- **Tasks to carry out**
1. List the three security systems that the Squid authentication email says the users have logged into.
2. For each statement, say whether it agrees with the Squid authentication email. Answer yes or no, and quote the words from the email that decide it.
(a) The target server needs basic authentication.
(b) The target server runs tomcat.
(c) On first contact with a domain, the browser sends the user's credentials.
3. Continue the Squid authentication email from the point where it stops.

- **Source document**
Is this possible with external acls or something? I may be talking
complete nonsense here. So please bear with me.

Thanks for your help.











On 23 November 2013 05:27, Amos Jeffries squ...@treenet.co.nz wrote:
 On 23/11/2013 12:57 p.m., P K wrote:
 Thanks Amos.

 That causes a big problem for me if basic authentication cannot be
 shared across domains. Is there anyway I can configure squid so that
 authentication challenge is sent for one or the other but not both.
 For e.g if user is authenticated (basic) on siteA then don't ask for
 authentication on siteB. Is this possible with squid in my
 configuration?


 Answer this then: How is the browser to know they are the same when the
 domain name presented tells it that a *different server* is being contacted?

 https://svn.tools.ietf.org/svn/wg/httpbis/draft-ietf-httpbis/latest/p7-auth.html#rfc.section.6.2

 The browser will not broadcast your users credentials to every website
 they connect. They will instead send one request without credentials on
 first contact to a domain and only send what it believes to be the
 correct credentials after the challenge comes back telling it what
 domain+realm needs login.



 For the other problem about authentication being asked twice - No the
 target server does not need any basic authentication.

 Then WTF are you bothering with it? see below.

 It is running
 tomcat. Squid causes browser to prompt for authentication when I type
 https://x.domain.com. Then the url changes to include
 /something;jsession=.. and then I get prompted again.



 !! your users have logged into no less than three different security
 systems by the time that paragraph description is over:
 * HTTP authentication
 * TLS
 * Java Cookie session

 THE PROBLEM you have is all that bouncing is crossing between different
 zones of secuity. If you have to bounce people around at all, do it
 without requiring authentication on the point of first contact and only
 on the final service itself.

 For example:
 1) http://x.domain.com bounces without auth to https://x.domain.com
 2) http://y.domain.com bounces without auth to https://x.domain.com

 3) https://x.domain.com does the type of auth the server requires and
 keeps the user there in its protection while their browsing session happens.


 Squid can even do the (1) and (2) redirects for you to save load on the
 origin server.

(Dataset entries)
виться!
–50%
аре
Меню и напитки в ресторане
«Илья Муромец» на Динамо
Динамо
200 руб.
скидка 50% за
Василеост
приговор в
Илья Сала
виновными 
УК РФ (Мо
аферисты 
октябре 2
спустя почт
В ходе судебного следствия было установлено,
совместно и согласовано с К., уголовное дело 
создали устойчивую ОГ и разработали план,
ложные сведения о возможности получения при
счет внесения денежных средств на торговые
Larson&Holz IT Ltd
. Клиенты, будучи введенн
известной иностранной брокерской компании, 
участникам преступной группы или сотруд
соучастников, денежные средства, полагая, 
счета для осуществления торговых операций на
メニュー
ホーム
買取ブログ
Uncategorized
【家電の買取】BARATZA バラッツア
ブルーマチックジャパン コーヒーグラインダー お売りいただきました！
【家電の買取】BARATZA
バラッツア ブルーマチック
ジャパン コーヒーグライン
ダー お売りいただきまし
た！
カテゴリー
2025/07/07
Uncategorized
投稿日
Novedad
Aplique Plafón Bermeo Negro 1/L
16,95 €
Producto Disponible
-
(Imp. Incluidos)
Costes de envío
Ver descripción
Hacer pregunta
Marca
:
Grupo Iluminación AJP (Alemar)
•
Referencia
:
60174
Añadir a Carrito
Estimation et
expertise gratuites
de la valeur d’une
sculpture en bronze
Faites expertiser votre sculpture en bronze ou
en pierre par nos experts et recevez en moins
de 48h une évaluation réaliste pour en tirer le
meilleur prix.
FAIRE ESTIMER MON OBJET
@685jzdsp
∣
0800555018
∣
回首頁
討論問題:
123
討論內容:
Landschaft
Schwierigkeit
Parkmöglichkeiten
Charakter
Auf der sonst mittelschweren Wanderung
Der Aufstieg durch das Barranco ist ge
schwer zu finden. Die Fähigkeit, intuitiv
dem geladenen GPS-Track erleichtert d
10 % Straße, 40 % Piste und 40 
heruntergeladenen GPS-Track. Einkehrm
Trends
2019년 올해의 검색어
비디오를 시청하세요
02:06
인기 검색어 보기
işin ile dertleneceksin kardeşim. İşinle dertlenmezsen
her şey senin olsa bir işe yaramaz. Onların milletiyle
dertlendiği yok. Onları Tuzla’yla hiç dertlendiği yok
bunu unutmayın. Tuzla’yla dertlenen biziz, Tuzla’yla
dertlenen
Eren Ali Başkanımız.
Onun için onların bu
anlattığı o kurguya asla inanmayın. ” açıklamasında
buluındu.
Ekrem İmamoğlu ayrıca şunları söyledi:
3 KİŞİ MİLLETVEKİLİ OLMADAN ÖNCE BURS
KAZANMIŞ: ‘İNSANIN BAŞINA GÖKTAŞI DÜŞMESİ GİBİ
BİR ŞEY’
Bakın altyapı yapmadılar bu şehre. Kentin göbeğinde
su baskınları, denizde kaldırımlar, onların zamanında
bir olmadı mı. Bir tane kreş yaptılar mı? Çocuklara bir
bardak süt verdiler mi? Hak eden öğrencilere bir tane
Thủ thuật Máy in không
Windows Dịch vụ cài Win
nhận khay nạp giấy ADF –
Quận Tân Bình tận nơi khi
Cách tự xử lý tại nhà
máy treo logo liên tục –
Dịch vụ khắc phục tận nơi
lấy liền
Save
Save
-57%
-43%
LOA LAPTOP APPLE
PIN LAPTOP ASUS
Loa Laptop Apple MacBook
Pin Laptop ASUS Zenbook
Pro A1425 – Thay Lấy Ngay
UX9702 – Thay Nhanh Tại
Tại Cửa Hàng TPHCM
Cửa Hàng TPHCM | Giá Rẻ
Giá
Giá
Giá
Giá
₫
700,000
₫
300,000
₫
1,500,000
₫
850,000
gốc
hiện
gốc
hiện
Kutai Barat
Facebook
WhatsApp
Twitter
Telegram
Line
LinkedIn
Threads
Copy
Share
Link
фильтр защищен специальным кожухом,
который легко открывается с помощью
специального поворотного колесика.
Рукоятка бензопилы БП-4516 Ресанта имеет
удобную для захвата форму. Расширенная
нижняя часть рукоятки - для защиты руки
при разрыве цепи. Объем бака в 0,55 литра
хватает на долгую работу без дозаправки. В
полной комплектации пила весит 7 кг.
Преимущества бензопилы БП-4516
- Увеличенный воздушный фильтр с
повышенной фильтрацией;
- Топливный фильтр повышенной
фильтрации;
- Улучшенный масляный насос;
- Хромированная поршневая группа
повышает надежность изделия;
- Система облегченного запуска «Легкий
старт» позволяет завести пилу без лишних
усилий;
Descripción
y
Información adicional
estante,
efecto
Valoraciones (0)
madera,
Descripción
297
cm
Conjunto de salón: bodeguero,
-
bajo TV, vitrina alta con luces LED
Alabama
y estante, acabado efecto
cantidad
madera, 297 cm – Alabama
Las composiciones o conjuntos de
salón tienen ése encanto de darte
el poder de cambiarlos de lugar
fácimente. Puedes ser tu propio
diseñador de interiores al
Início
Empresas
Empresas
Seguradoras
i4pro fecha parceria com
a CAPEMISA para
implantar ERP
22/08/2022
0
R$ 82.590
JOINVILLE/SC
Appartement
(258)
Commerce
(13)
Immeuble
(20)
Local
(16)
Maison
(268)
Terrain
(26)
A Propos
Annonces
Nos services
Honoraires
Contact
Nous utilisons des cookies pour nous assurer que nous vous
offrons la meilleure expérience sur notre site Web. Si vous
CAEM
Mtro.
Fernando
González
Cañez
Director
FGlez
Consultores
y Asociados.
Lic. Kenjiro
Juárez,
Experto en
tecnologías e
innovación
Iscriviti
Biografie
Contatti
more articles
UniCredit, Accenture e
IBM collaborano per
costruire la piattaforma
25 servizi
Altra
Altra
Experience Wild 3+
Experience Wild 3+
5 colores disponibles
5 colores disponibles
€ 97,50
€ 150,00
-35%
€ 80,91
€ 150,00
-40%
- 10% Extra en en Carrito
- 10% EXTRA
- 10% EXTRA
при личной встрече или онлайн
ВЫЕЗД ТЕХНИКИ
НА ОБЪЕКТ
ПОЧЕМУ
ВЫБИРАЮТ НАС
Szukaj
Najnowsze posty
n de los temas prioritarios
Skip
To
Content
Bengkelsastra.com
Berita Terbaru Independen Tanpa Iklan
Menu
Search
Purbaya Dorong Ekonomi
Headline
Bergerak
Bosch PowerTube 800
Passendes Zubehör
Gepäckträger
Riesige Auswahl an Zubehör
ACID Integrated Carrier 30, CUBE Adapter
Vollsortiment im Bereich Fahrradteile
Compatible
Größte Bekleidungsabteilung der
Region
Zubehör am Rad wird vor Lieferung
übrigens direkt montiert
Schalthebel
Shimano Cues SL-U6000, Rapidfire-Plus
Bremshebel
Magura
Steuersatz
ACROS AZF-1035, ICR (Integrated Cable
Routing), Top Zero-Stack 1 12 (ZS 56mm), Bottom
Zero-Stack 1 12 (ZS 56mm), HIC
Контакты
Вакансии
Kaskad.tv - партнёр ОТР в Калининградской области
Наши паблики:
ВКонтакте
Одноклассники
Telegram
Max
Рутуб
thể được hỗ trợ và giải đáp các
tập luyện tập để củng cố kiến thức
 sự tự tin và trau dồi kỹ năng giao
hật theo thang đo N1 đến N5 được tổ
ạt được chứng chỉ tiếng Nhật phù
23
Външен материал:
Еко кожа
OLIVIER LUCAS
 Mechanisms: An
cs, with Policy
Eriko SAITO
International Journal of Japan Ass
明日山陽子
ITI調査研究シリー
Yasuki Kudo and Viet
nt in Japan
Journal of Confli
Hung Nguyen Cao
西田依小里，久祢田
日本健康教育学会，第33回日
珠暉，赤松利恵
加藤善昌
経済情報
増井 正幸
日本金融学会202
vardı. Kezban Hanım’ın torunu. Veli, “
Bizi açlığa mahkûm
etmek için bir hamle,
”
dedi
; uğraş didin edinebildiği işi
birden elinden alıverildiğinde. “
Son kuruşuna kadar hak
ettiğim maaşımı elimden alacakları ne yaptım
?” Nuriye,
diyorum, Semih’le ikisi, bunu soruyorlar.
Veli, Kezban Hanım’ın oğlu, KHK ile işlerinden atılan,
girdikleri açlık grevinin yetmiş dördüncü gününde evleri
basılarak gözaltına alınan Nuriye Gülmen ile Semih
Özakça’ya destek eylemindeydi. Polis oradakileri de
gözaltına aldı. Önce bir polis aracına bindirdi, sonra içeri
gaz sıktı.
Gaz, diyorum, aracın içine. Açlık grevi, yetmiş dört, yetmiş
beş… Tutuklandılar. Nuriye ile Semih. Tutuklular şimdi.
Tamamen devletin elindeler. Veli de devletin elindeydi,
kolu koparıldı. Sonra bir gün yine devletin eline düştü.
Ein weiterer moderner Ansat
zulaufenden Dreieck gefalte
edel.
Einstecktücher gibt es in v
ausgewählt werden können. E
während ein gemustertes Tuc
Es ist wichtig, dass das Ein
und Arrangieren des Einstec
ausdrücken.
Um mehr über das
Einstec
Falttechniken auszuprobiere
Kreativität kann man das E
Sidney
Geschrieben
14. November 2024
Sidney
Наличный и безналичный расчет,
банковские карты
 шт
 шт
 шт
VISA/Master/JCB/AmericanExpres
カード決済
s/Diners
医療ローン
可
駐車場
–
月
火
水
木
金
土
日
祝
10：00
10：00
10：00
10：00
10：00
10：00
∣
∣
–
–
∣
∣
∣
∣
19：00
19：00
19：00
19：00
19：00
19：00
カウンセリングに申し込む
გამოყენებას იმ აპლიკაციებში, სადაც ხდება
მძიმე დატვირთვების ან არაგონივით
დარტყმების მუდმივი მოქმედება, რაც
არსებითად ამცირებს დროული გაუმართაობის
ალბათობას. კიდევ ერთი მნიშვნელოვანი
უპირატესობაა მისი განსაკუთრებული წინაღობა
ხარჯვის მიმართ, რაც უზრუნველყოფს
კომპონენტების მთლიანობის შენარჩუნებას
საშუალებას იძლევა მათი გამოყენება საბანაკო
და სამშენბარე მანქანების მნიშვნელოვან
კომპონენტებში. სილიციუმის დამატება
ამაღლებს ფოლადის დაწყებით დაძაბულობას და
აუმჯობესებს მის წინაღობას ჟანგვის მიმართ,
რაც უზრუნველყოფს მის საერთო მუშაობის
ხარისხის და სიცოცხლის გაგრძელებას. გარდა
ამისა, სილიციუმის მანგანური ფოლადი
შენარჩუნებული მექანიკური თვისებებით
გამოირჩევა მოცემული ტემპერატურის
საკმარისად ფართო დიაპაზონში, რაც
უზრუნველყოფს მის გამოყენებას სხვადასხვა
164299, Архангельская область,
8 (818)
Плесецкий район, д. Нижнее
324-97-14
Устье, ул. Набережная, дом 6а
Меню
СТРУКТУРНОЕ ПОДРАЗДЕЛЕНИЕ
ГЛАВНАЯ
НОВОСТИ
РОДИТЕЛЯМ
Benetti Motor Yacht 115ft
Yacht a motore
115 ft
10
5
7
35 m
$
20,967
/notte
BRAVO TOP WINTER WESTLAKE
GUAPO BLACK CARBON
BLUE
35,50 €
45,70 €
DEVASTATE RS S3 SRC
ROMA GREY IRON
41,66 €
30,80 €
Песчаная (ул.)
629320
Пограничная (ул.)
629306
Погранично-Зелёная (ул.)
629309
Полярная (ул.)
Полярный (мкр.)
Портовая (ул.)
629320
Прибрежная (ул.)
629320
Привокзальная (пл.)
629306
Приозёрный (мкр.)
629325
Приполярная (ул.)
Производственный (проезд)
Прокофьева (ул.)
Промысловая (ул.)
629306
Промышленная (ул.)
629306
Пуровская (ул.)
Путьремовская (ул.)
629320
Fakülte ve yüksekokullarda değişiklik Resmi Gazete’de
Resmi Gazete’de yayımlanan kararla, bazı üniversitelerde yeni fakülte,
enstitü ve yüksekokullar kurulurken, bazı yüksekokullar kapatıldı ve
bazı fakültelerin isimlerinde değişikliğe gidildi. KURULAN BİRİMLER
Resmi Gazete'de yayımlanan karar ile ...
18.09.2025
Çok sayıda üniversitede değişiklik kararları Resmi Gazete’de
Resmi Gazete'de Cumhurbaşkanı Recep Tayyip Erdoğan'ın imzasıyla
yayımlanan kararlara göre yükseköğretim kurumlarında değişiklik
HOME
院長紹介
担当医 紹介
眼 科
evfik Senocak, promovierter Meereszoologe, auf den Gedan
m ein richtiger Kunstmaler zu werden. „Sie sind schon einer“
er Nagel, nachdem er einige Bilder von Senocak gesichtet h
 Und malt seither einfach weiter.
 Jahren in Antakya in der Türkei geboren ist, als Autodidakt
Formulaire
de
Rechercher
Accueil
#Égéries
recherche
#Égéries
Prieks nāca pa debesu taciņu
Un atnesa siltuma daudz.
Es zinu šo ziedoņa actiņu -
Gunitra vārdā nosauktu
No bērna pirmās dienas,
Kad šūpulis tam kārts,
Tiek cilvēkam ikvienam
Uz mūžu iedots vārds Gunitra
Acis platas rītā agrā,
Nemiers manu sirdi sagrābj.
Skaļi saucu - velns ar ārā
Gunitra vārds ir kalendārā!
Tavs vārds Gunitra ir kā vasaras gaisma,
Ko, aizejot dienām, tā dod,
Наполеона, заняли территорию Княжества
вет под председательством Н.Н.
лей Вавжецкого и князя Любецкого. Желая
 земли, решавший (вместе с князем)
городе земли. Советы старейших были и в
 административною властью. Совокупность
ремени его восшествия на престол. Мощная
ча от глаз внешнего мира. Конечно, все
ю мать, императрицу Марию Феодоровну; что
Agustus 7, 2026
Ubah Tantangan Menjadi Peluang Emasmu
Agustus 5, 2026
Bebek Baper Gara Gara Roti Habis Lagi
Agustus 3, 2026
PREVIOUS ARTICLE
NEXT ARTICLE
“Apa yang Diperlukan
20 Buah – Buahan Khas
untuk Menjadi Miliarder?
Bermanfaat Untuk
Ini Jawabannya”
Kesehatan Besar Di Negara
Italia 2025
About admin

- **Task results**
1.
- HTTP authentication
- TLS
- Java Cookie session

2.
(a) No: "No the target server does not need any basic authentication."
(b) Yes: "It is running tomcat."
(c) No: "They will instead send one request without credentials on first contact to a domain"

3.
 Also, please read this
 https://randomcoder.org/articles/jsessionid-considered-harmful

 Amos


[squid-users] Reverse Proxy multiple sites with basic auth

2013-11-22 Thread P K
Hi,

I can't get the reverse proxy to work properly. Basically I want squid
to serve as reverse proxy to two of my domains -  x.example.com and
y.example.com. I also want squid to perform basic authentication
against my own radius server which should be common for both the
sites. I mean I want users to authenticate once and it should work for
both x.example.com and y.example.com. Here's my config:


auth_param basic program /path/to/basic_radius_auth -f
/path/to/squid_rad_auth.conf
auth_param basic children 5
auth_param basic realm PRIVATE
auth_param basic credentialsttl 4 hours
auth_param basic casesensitive on


https_port 443 cert=/path/to/x_domain_com.pem
key=/path/to/x_domain_com.pem accel

cache_peer 1.1.1.X parent 443 0 no-query originserver ssl
sslflags=DONT_VERIFY_PEER name=x_domain_com
cache_peer 1.1.1.Y parent 443 0 no-query originserver ssl
sslflags=DONT_VERIFY_PEER name=y_domain_com

acl sites_server_x_domain_com dstdomain x.domain.com
acl sites_server_y_domain_com dstdomain y.domain.com
acl radius-auth proxy_auth REQUIRED


cache_peer_access x_domain_com allow sites_server_x_domain_com
cache_peer_access y_domain_com allow sites_server_y_domain_com
cache_peer_access x_domain_com deny all
cache_peer_access y_domain_com deny all


http_access allow radius-auth
http_access allow sites_server_x_domain_com
http_access allow sites_server_y_domain_com


...snip ...



With this config:

1. I launch https://x.domain.com on  a browser. It prompts for
user/pass. I enter it and then it prompts again. I enter it and then
it lets me in. Not sure why this is happening. Is it because the
target site has IPTables NAT from 443 to 6443? If so how can I get
around that?

2. I launch https://x.domain.com and authenticate. It lets me in. Now
I change the URL on the same browser to https://y.domain.com. It asks
for authentication again. Why? How can I get around this?

PS: I know it is not possible to virtual host SSL and I need a wild
card cert. But I don;t care if I get a certificate warning with
y.domain.com.

Please could someone have a look and tell me what I'm doing wrong?

Thanks.


Re: [squid-users] Reverse Proxy multiple sites with basic auth

2013-11-22 Thread P K
Thanks Amos.

That causes a big problem for me if basic authentication cannot be
shared across domains. Is there anyway I can configure squid so that
authentication challenge is sent for one or the other but not both.
For e.g if user is authenticated (basic) on siteA then don't ask for
authentication on siteB. Is this possible with squid in my
configuration?

For the other problem about authentication being asked twice - No the
target server does not need any basic authentication. It is running
tomcat. Squid causes browser to prompt for authentication when I type
https://x.domain.com. Then the url changes to include
/something;jsession=.. and then I get prompted again.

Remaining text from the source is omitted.